Recurrence rates remain in favor of boost radiotherapy at 5, 10, and 20 years after treatment (HR, 0.65; P < .001), with cumulative incidence of local failure of 6.4%, 8.8%, and 12.0%, respectively, in boosted patients compared with 10.2%, 13.1%, and 16.4% in the nonboost group.

Similar to the earlier findings, younger patients (up to 40 years) had the most benefit from the boost in terms of local recurrence (HR, 0.56; P .003), but the beneficial effects were also seen in the other age groups (41 to 50 years: HR, 0.66 [P = .007]; 51 to 60 years: HR, 0.69 [P = .020]; and 60 years or older: HR, 0.66 [P = .019], respectively).

However, at 20 years the boost and nonboost groups did not differ for rate of overall survival (61.1% in the nonboost group vs 59.7% in the boost group; HR, 1.05; P = .323). This was seen regardless of age, Dr. Bartelnik said. "Even in the youngest age group there is absolutely no difference in overall survival, despite boost having a significant impact on local control in this group."

About half of all patients with recurrences had them in the primary tumor bed (45.5% in the nonboost group and 41.8% in the boost group) or the scar (8.2% and 7.6%), with the other recurrences elsewhere in the breast, noted Dr. Bartelink. If the recurrence location was diffuse rather than in the tumor bed, survival was significantly worse (HR, 2.7; P = .0002), and if time to failure was short (less than 1.5 years), survival was also significantly worse (P < .001).

In addition, multivariate analysis showed poorer survival after local failure if patients were menopausal (HR, 1.36; P = .0972), had larger tumors (HR, 1.8; P = .0017), or had been treated previously with tamoxifen (HR, 2.2; P = .0002).

Patients with progesterone receptor–positive disease had better survival (HR, 0.54; P = .0126).

Most patients who had salvage treatment for their first local failure had mastectomy (73.4%); 8.4% underwent tumorectomy, 5.5% none, and 12.7% "other." Overall, however, the need for salvage mastectomy was 35% lower in the boost group than in the nonboost group.

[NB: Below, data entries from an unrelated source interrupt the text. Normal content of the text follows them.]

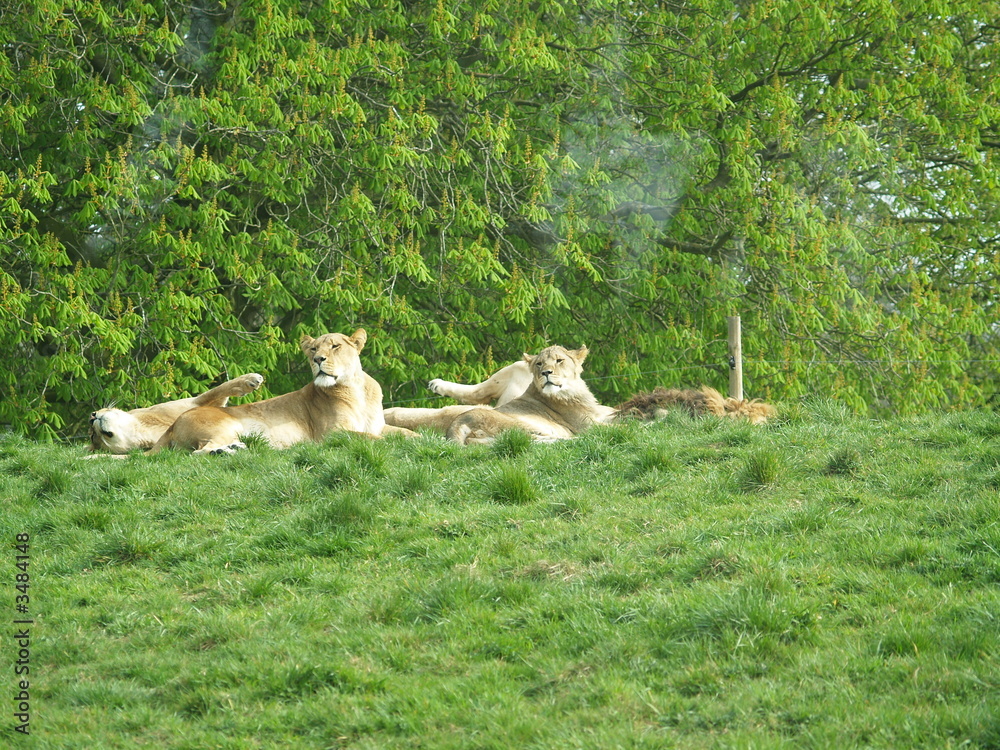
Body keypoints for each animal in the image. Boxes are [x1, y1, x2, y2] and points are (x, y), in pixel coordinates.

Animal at [89, 372, 265, 454]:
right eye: (93, 436)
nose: (92, 417)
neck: (141, 429)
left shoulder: (196, 403)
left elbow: (219, 389)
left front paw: (250, 380)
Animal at [148, 329, 406, 454]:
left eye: (335, 346)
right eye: (313, 349)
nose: (317, 359)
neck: (355, 389)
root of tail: (173, 426)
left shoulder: (378, 425)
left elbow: (403, 433)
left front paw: (415, 438)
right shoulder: (332, 434)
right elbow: (374, 439)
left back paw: (232, 449)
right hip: (226, 425)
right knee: (197, 452)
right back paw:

At 10, 15, and 20 years, the rates of salvage mastectomy were 6.4%, 9.0%, and 11.8%, respectively, in the nonboost group compared with 10.3%, 13.5%, and 16.9% in the boost group (HR, 0.65; P < .001).

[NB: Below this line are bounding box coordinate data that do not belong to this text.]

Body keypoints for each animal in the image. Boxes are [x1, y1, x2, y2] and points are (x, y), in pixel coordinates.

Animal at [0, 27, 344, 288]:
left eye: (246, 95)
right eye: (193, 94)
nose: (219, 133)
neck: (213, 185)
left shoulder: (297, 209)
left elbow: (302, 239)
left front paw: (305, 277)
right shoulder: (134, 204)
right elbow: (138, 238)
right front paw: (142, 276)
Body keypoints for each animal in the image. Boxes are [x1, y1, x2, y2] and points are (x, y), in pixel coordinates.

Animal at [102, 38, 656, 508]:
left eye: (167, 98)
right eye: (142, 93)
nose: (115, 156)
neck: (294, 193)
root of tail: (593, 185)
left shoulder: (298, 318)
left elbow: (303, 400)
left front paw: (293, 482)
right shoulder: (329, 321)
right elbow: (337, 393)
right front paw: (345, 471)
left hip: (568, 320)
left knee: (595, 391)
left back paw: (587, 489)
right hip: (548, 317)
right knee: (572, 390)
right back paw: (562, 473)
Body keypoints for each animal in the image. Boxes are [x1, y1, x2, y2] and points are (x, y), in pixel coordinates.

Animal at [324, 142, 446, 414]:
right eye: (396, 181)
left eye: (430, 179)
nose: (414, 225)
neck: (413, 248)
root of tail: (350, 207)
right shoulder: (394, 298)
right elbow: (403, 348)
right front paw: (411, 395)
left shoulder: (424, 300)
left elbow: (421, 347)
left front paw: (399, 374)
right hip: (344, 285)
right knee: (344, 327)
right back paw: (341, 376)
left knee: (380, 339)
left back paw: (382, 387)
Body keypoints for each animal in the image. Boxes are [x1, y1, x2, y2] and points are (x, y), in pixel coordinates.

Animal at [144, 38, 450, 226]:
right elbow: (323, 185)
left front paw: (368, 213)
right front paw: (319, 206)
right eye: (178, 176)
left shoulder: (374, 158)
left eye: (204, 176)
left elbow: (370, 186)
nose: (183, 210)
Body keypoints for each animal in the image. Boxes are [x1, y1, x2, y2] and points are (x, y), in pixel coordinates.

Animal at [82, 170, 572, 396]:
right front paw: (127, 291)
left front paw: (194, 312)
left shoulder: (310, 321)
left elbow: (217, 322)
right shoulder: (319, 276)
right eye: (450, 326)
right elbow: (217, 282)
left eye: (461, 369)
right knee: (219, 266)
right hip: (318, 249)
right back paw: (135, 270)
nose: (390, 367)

The nonboost and boost groups did not differ for distant metastasis (21.4% vs 22.5%), second primary contralateral or homolateral breast cancer (7.8% vs 8.7% and 1.1% vs 0.8%, respectively) or second primary nonbreast cancer (8.4% vs 9.1%), including second primary lung cancer (11.6% vs 14.2%), said Dr. Bartelink.

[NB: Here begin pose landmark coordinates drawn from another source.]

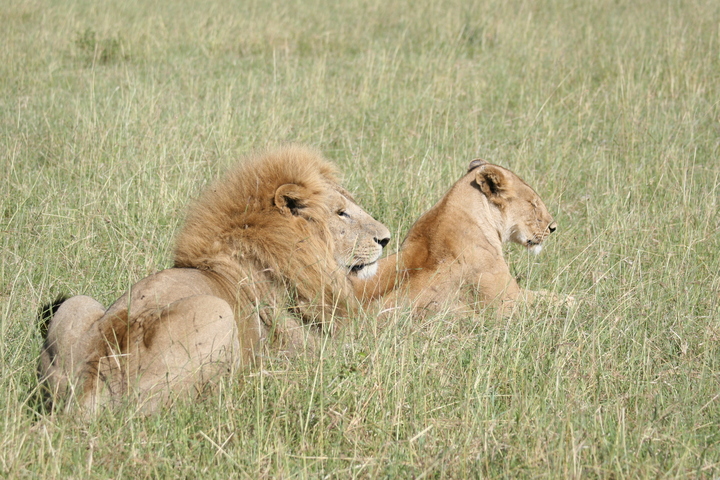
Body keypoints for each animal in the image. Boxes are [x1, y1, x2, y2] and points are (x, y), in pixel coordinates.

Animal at [39, 145, 390, 414]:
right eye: (341, 213)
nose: (386, 239)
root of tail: (92, 381)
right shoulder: (311, 351)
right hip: (216, 311)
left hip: (75, 305)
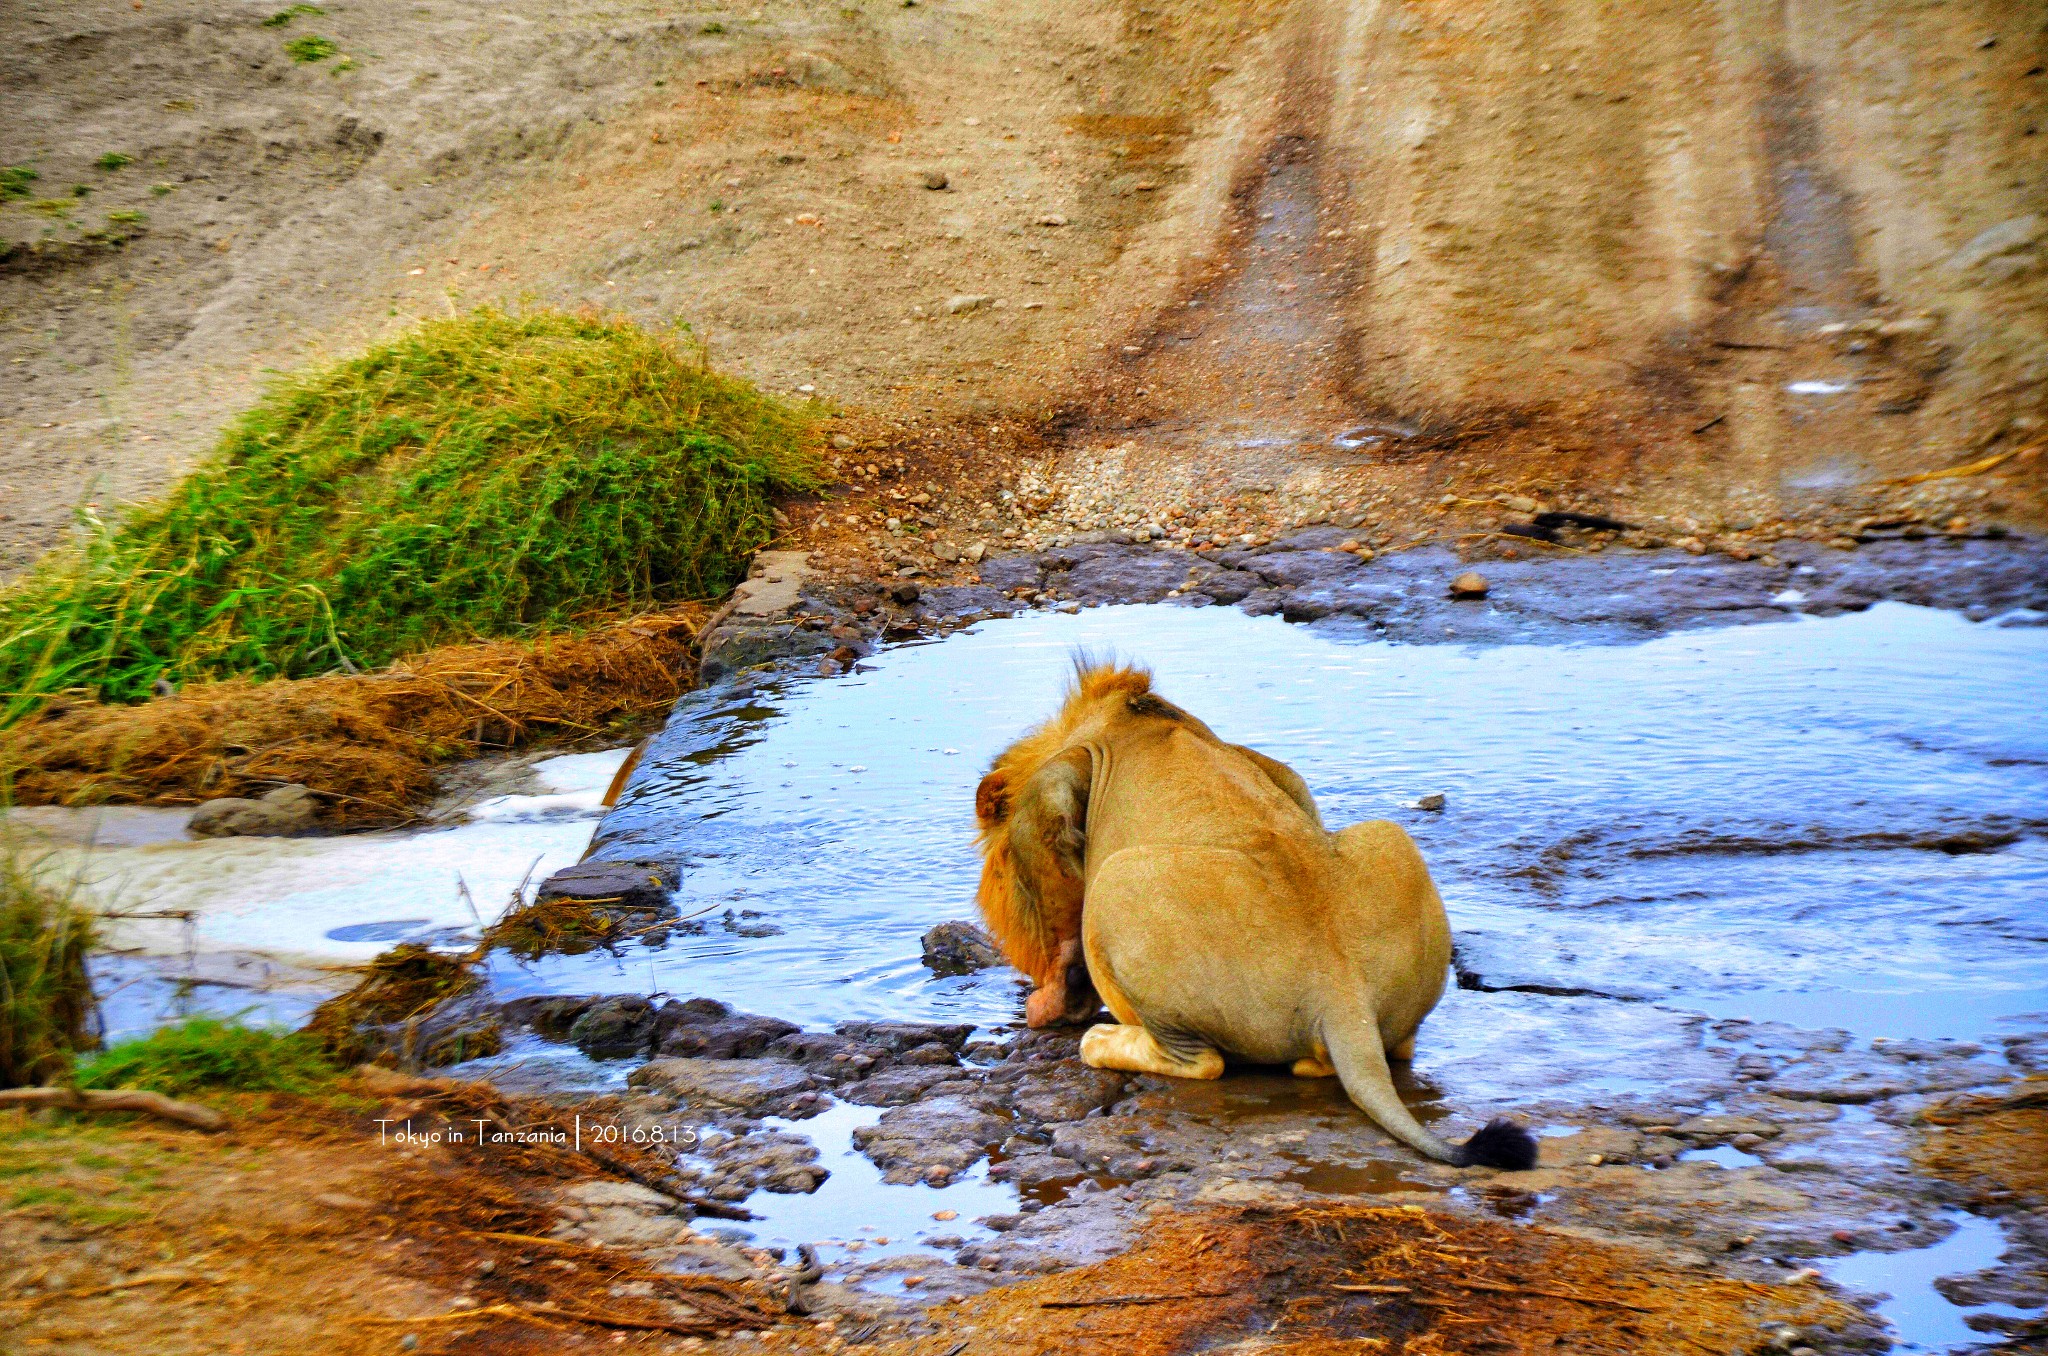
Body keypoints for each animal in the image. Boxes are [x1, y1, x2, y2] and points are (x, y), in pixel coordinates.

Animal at [974, 663, 1540, 1171]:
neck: (1118, 718)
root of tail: (1341, 991)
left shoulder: (1051, 800)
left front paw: (1049, 1005)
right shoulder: (1272, 768)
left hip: (1116, 881)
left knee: (1203, 1062)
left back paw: (1100, 1040)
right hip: (1390, 837)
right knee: (1390, 1048)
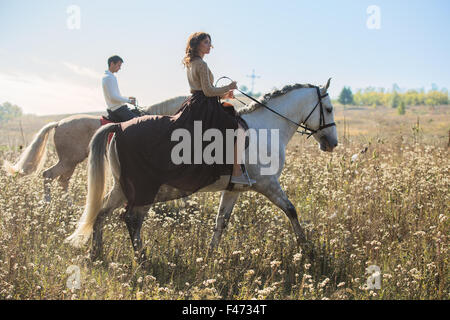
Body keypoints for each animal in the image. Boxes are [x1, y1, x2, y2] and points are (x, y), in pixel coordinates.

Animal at [65, 79, 336, 260]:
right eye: (330, 109)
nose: (332, 143)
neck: (268, 128)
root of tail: (119, 128)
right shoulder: (268, 184)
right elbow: (291, 210)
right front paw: (306, 248)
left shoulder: (234, 189)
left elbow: (221, 221)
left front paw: (210, 254)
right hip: (142, 189)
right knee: (132, 219)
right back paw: (142, 258)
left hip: (122, 187)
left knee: (101, 214)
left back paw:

And causes of death were similar in nonboost and boost patients for breast cancer (16.8% vs 17.1%), second cancer (3.3% vs 3.5%), and cardiovascular disease (2.4% vs 2.6%).

"In this large study with more than 5000 patients which was aimed to show that local control has an impact on survival, there is absolutely no difference at all in survival," he concluded.

However, the rate of severe fibrosis was significantly higher in patients who received a boost (HR, 2.78; P < .0001). At 10, 15, and 20 years the rates were 4.3%, 4.8%, and 5.2%, respectively, in the boost group compared with 1.6%, 1.7%, and 1.8% in the nonboost group. "Fortunately the increase in fibrosis was less in young patients, while in this group the absolute  increase in local control was the largest," he told Medscape Medical News.

Approached by Medscape Medical News to comment on the findings, Céline Bourgier, MD, PhD, said "now, we are waiting for results of the "Young Boost Trial," to see the benefit of an additional 10 Gy boost specifically in young patients as well as the risk of severe fibrosis development."

Dr. Bourgier, from the Institut Gustave Roussy, Villejuif, France, wrote a commentary after the publication of the trial's 10-year results in which she pointed out that adverse events, such as severe fibrosis, are likely to have more impact on young patients.

"One of the challenges of modern radiation oncology is to develop treatments able to mitigate or reverse undesirable side-effects," she wrote. "Improved treatment modalities will require a careful evaluation of quality of life, especially for younger patients with a potential longer follow-up time."

Dr. Bartelink and Dr. Bourgier have disclosed no relevant financial relationships.

European Society for Radiotherapy and Oncology (ESTRO) 33. Abstract OC-0488. Presented April 7, 2014.